Achtung Ablenkungsgefahr! Wer gegenwärtig in der Bibliothek der Hochschule für Technik und Wirtschaft in einem der Arbeitsräume sitzt, sollte nicht zu oft aufblicken. Denn er könnte sich dann in einer Geschichte verlieren, die mit den Sätzen beginnt: „Am Bahnsteig saß ein Forschergeist und murmelte etwas von Photonen und Mikrowelle, die auf Magnete reagierten. ’Na so ein dunkles Loch ist mir noch nie begegnet,’ sagte der Schaffner.“ Christian Patruno hat diese und weitere Zeilen an eine Bibliothekswand geschrieben und den Text mit einigen Malereien durchsetzt: Ein Grammofonlautsprecher ist da zu sehen, eine besondere Brillenkonstruktion oder ein Mobilfunkgerät.
Anspielung auf „Ocean’s Eleven“
Die Arbeit ist Teil der Ausstellung „Van Eeden’s 9“. Der Titel ist einerseits eine Anspielung auf Steven Soderberghs Film „Ocean’s Eleven“, andererseits verweist er auf Marcel van Eeden, seit 2014 Leiter einer Malklasse an der Kunstakademie Karlsruhe, und neun seiner Studenten, die jetzt mit ihren Beiträgen das Hochschulambiente auflockern.
Anna Katharina Köpnick setzt ähnlich wie Patruno auf eine Verbindung aus Schrift und Bild. Ihre Reihe „In Goethe gezeichnet“ besteht aus Porträts der mythischen Figuren Iphigenie, Orest und Thoas, die Köpnick in handgeschriebene Passagen aus Goethes „Iphigenie auf Tauris“ platziert. Ryosuke Yamauchi arbeitet ebenfalls mit Schrift: Hier sind die Ausstellungsdaten zu einer großen gemalten Buchstabenkomposition verwandelt.

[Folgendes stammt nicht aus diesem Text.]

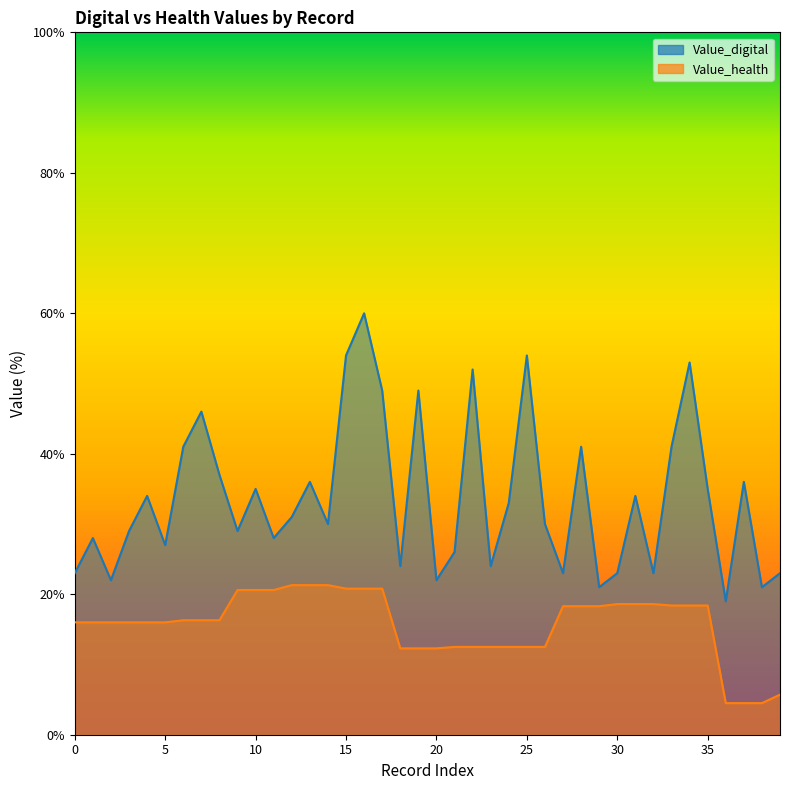

Does the chart have visible grid lines?

No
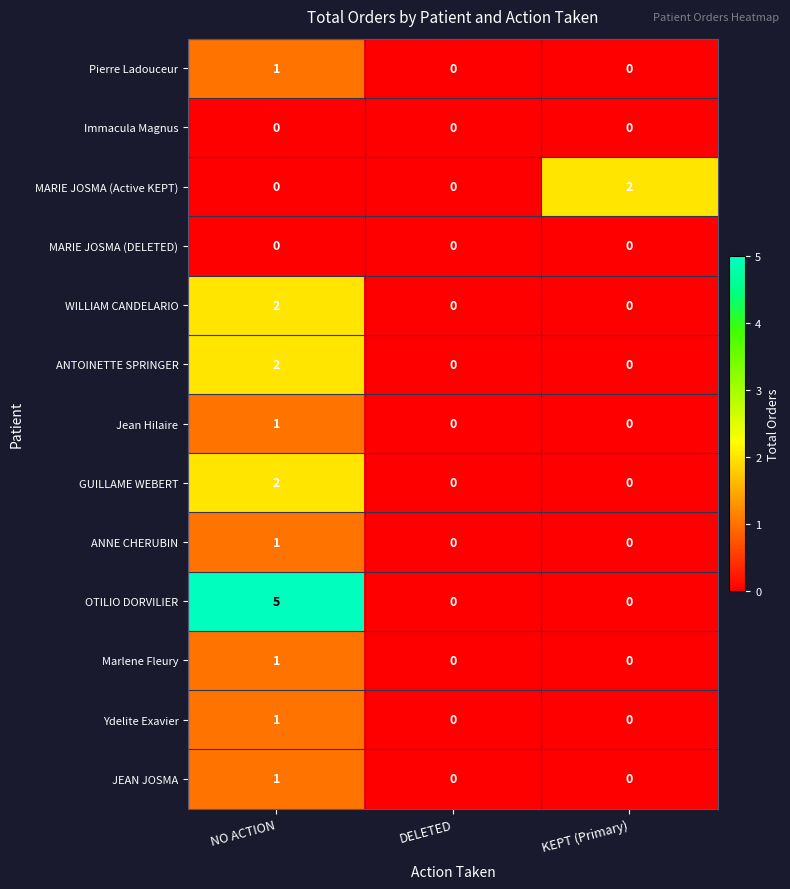

Which series has the widest spread of values?

OTILIO DORVILIER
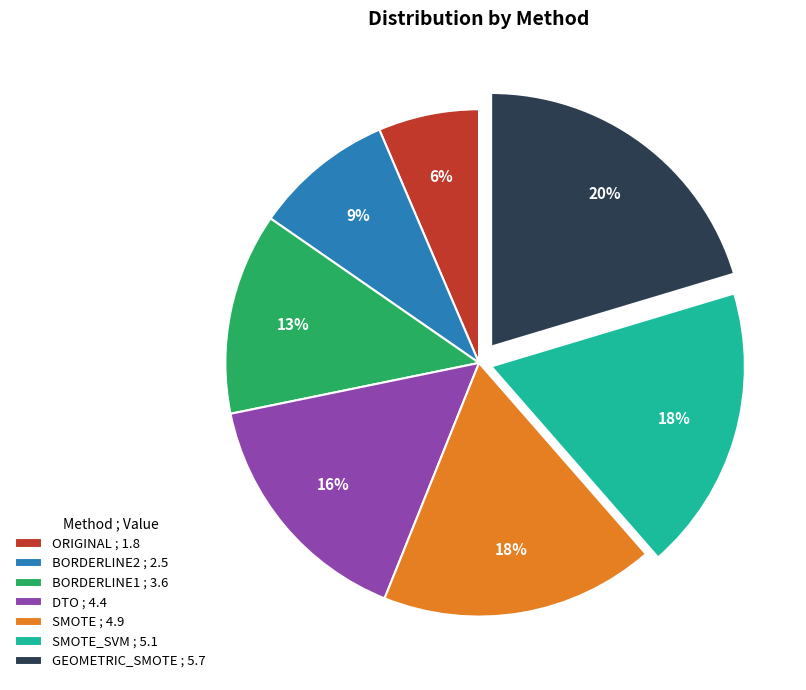

How many slices are in this pie chart?

7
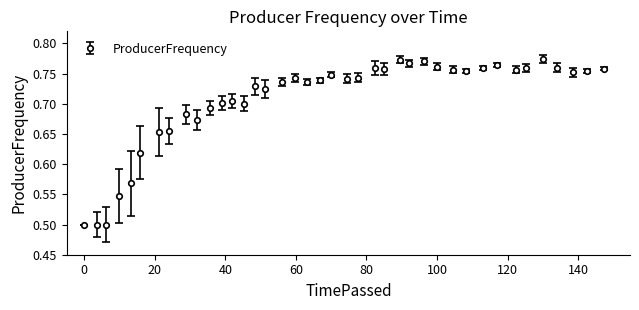

How many values are between 0 and 1?

40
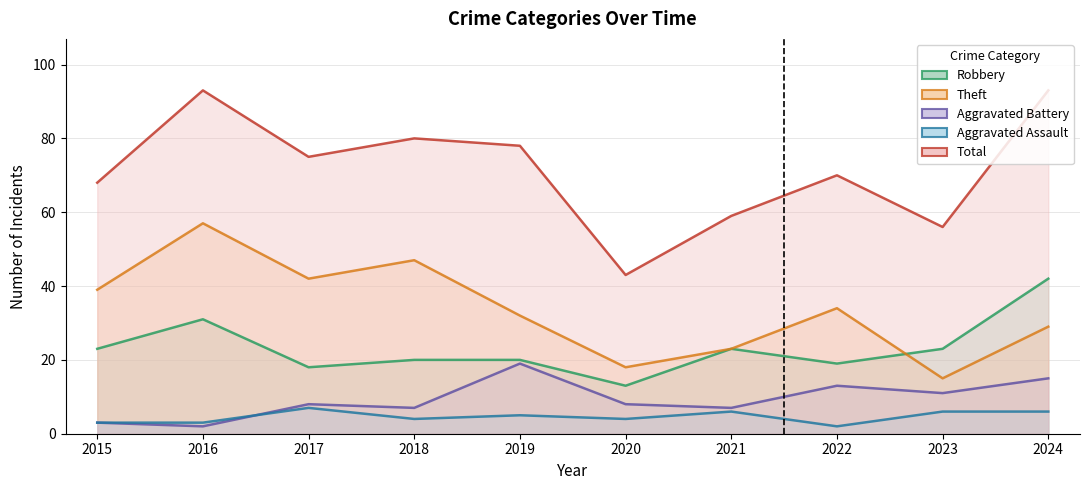

Reading left to right, what are all the values shown in this chart?

Robbery: 23	31	18	20	20	13	23	19	23	42
Theft: 39	57	42	47	32	18	23	34	15	29
Aggravated Battery: 3	2	8	7	19	8	7	13	11	15
Aggravated Assault: 3	3	7	4	5	4	6	2	6	6
Total: 68	93	75	80	78	43	59	70	56	93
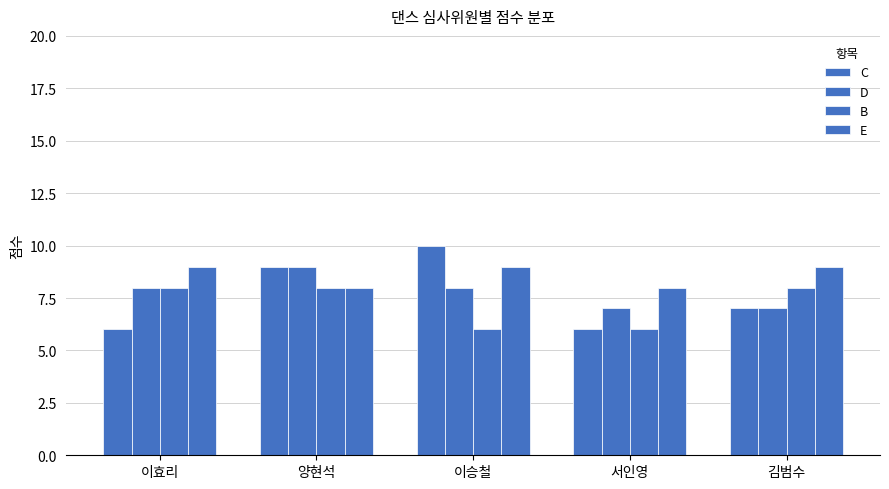

How many data points in B are less than 8?

2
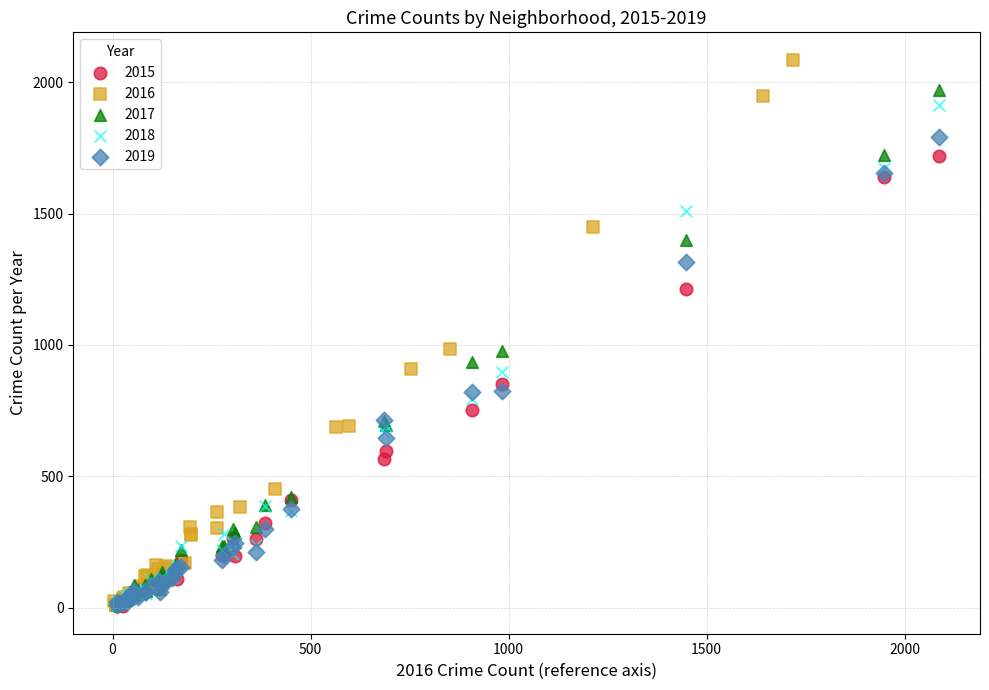

Which series contains the highest Y value?

2016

Die reine Kraft der Bilder
Andere wiederum vertrauen auf die reine Kraft der Bilder und geben sich dabei subtil erzählerisch wie Hyeongjong Kim mit seinen Analogfotografien, darunter eine Schwarzweißaufnahme, die ihren Reiz aus der Gegenüberstellung einer Taube und einer verhüllten, neben ihrer Einkaufstasche sitzenden Frau bezieht. Dass in der Ausstellung unterschiedliche Medien bis hin zum Steindruck (den Lukas Giesler nutzt) zur Anwendung gelangen, hat wohl nicht zuletzt mit der Motivwelt van Eedens zu tun: Der Maler greift auf die vielfältigsten Vorlagen zurück – Fotos, Filmstills, Werbeplakate, Textilmuster. Einzige Bedingung: Sie müssen vor seiner Geburt am 22. November 1965 entstanden sein.
Dass er mit seiner spezifischen Ästhetik keineswegs seine Studentinnen und Studenten dominiert (wie es bei manchen Lehrern geschieht), belegt die Auswahl in der Hochschule für Technik und Wirtschaft. Da zeigt etwa Julia Geißler unter dem Titel „Tools“ wie auf einer Schautafel in lockerem Realismus diverse Werkzeuge, während Minjung Lee frei abstrakte Liniengeflechte auf die Leinwand bringt oder sich Arthur Metz in aquarellierten Darstellungen der Mensa Moltke versucht.
Und dann sind da noch die Malereien von Gin Bahc. Er illustriert mit lasierender Lockerheit mehr oder minder pornografische Szenen, allerdings so, als seien sie vage erinnerte Paraphrasen auf Spielfilmszenen. Das passt wiederum zum filmischen Titel der Schau, das Vorbild auch wenn „Ocean’s Eleven“ kein Sexfilm ist.